Text excerpt

==================================================

Do You Mean I Have A One-Of-A-Kind Life Purpose?

I HAVE A UNIQUE LIFE PURPOSE. Online Adoptee Bible Study

The latter part of the workbook describes signs that an adoptee is healing. The first is that he discovers that all the threads woven together in his life are there by design, for he has a unique life purpose that no one else can fill.

The Story of Moses 

Exodus 12-14 

The final plague God would use to prompt Pharaoh to let His people go was the death of every firstborn son in Egypt. 

Moses told the people about God’s provision to protect them from this plague. Each Israelite man was to slaughter a lamb without defect and put some of its blood upon his doorpost. God then promised that when He saw the blood, He would pass over them. Thus came the name “Passover.” He said, “No destructive plague will touch you when I strike Egypt” (12:13). 

“That same night they are to eat the meat roasted over the fire, along with bitter herbs and bread made without yeast” (12:8). 

This sacrificial act was a glimpse of the work of Jesus Christ on our behalf. He was the perfect Lamb of God, led to the slaughter at the crucifixion and whose blood continually protects and saves those who choose to appropriate this gift by faith. Just as the Israelites were commanded to eat unleavened bread for sustenance, so believers today are commanded to eat the Bread of Life, Jesus Christ, whenever they remember and celebrate his death, burial and resurrection while taking communion.

==================================================

Given data
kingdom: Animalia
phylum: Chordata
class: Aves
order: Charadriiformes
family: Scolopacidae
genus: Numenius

==================================================

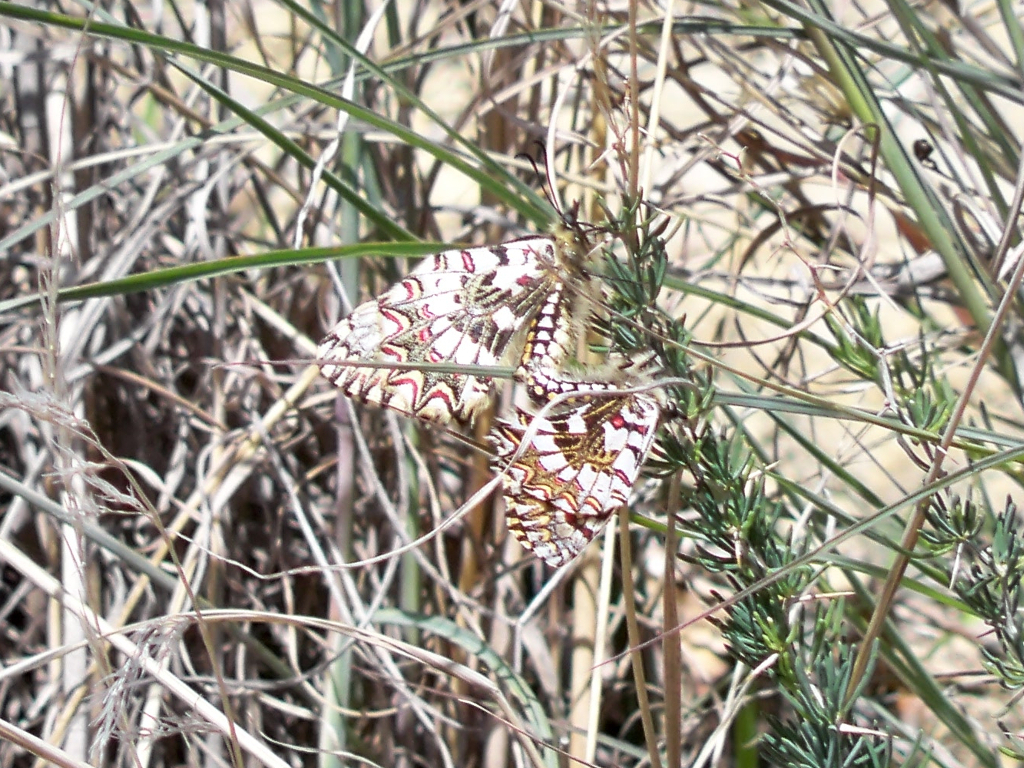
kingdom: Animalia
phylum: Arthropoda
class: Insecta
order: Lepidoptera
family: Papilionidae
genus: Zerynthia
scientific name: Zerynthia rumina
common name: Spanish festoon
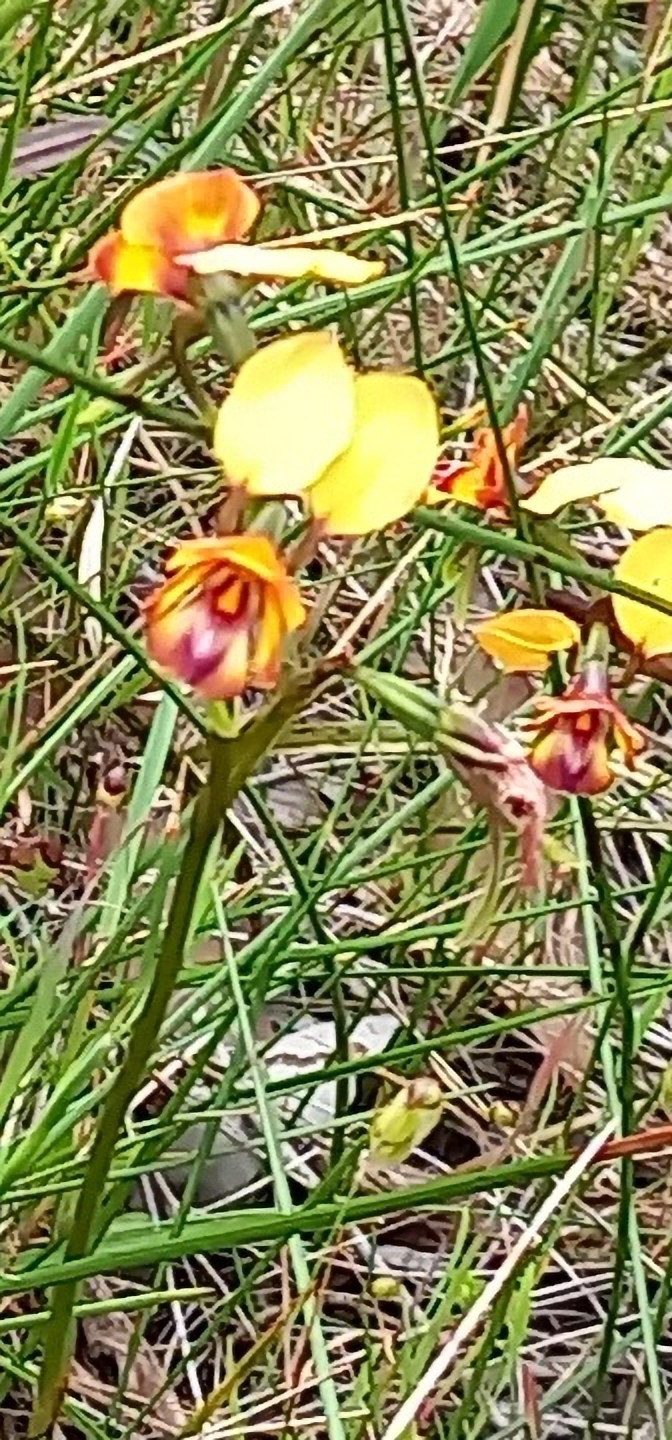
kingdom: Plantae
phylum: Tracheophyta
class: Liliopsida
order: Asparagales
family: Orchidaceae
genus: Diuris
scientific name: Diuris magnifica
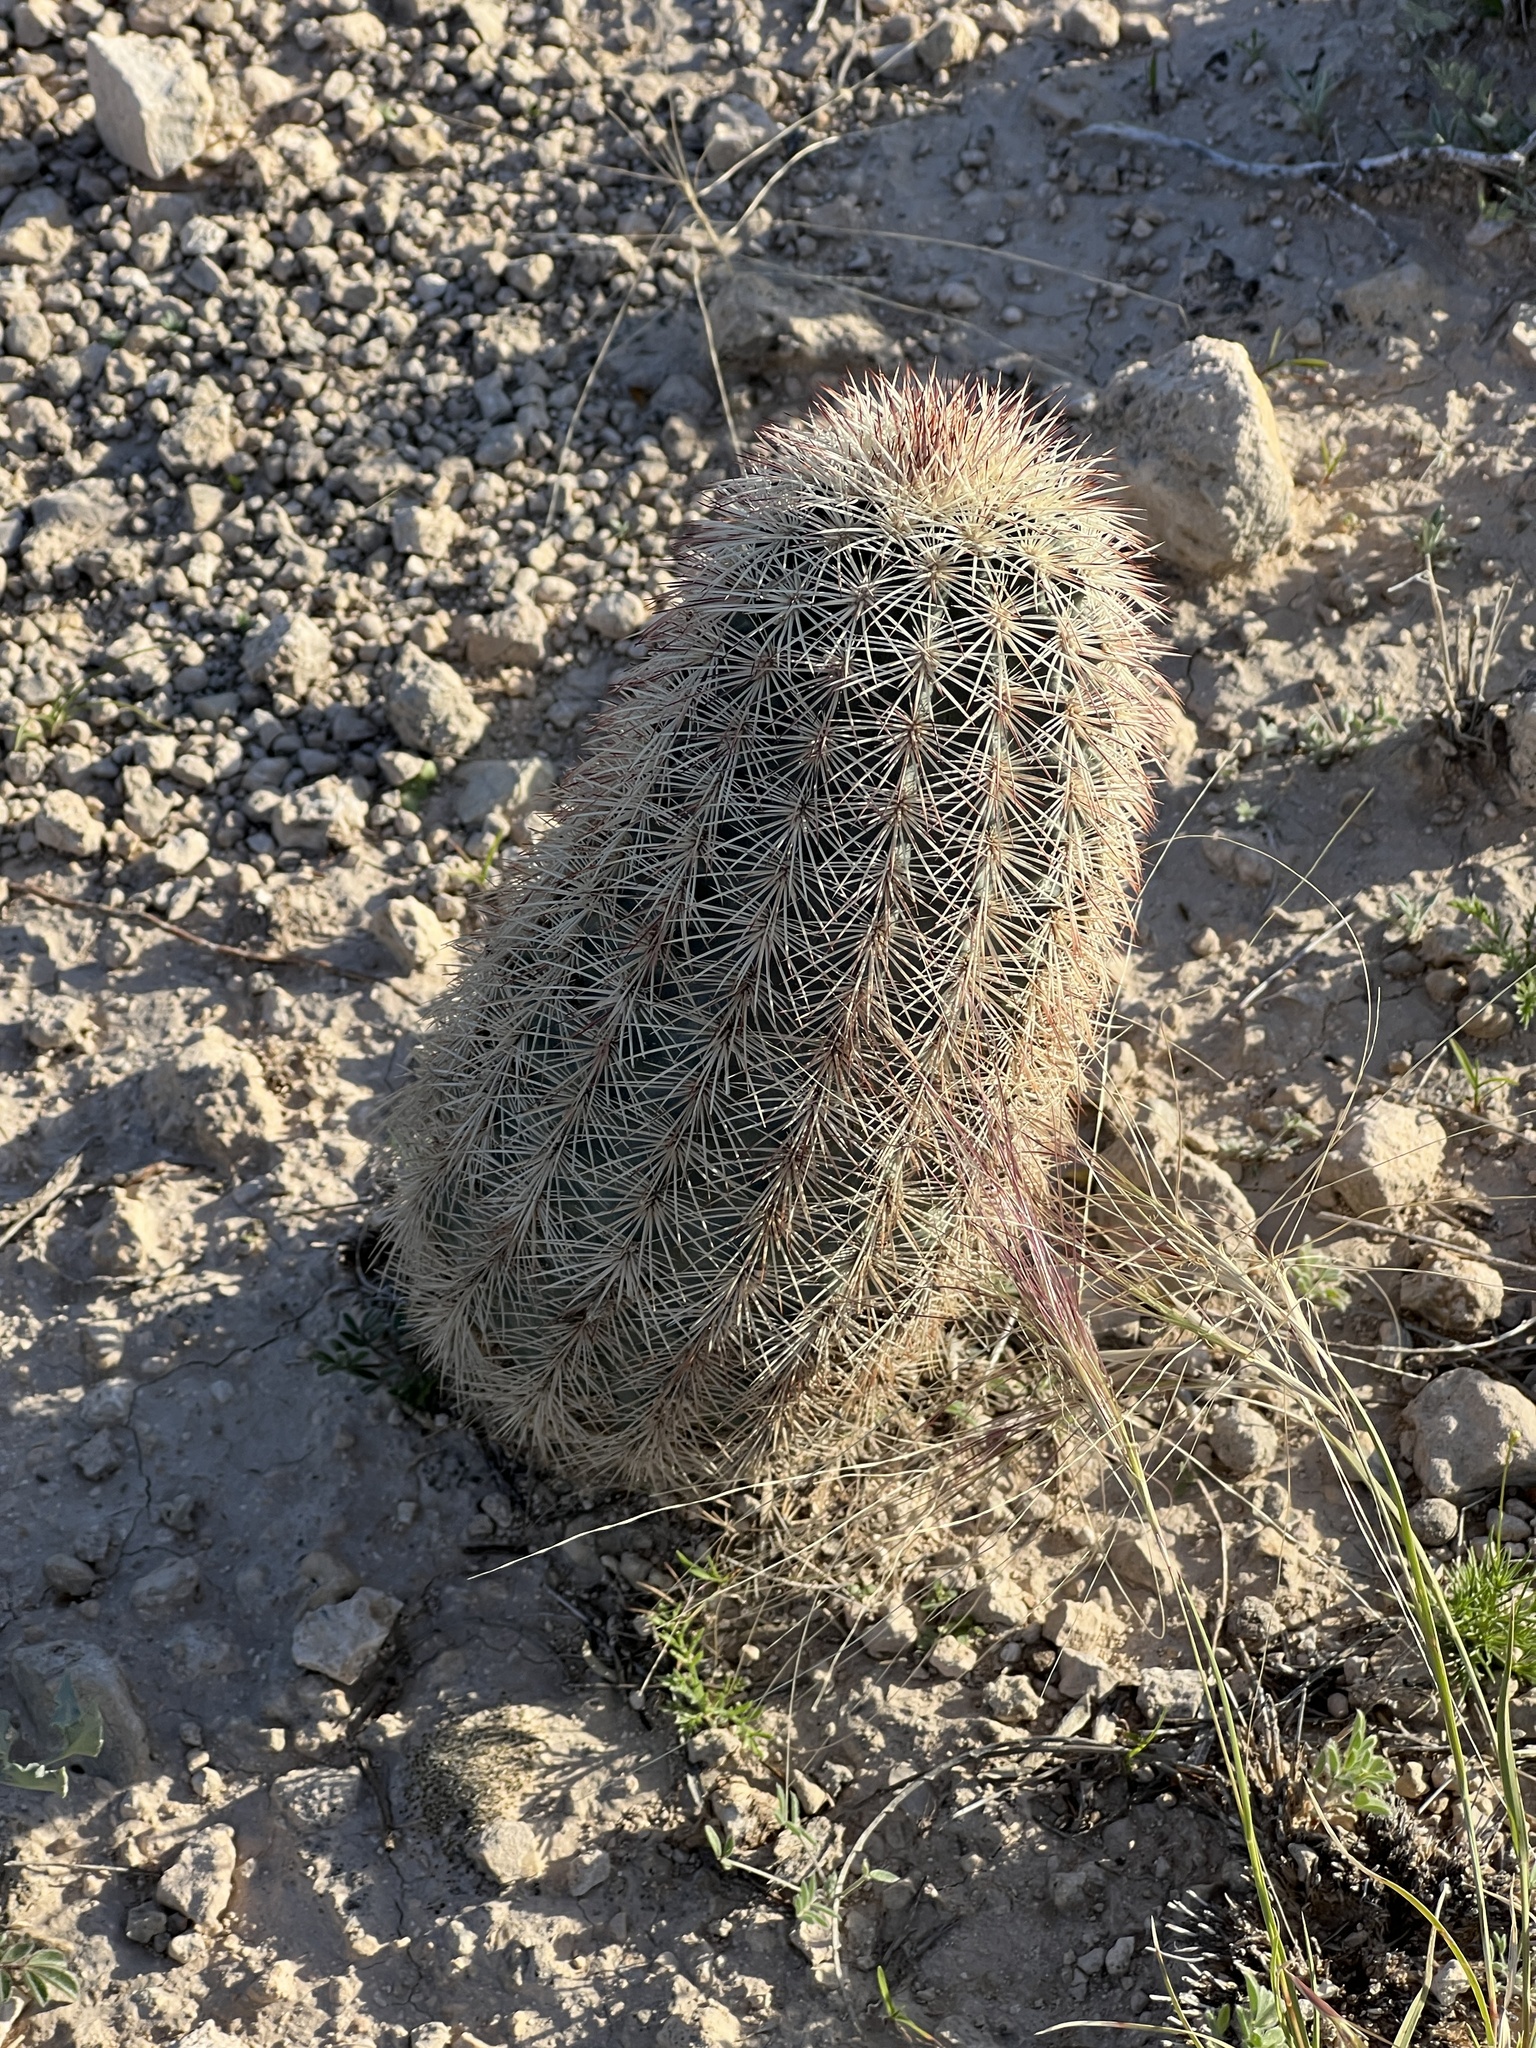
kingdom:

==================================================

Goals
1. Pick out every line of the rows that contains the word "name", and copy each one.
2. Resume the adoptee Bible study text, writing on from its last sentence.
The rows have no connection to the Bible study text.

Responses per task
1.
scientific name: Zerynthia rumina
common name: Spanish festoon
scientific name: Diuris magnifica

2.
God then led the Israelites on the desert road toward the Red Sea. “By day the Lord went ahead of them in a pillar of cloud to guide them on their way and by night in a pillar of fire to give them light, so that they could travel by day or by night. Neither the pillar of cloud by day nor the pillar of fire by night left its place in front of the people” (13: 21-22). 

When Pharaoh was told that the Israelites had fled, he took 600 of his best chariots, along with many other Egyptian chariots and officers. The Israelites were terrified, but Moses stepped boldly into his leadership role and said, “Do not be afraid. Stand firm and you will see the deliverance the Lord will bring you today. The Egyptians you see today you will never see again. The Lord will fight for you; you need only be still” (14: 13-14). 

The Israelites continued their frantic escape, with Pharaoh on their heels. When they came to the Red Sea “…the Lord drove back the sea with a strong east wind and turned it into dry land. The waters were divided, and the Israelites went through the sea on dry ground, with a wall of water on their right and on their left” (14: 21).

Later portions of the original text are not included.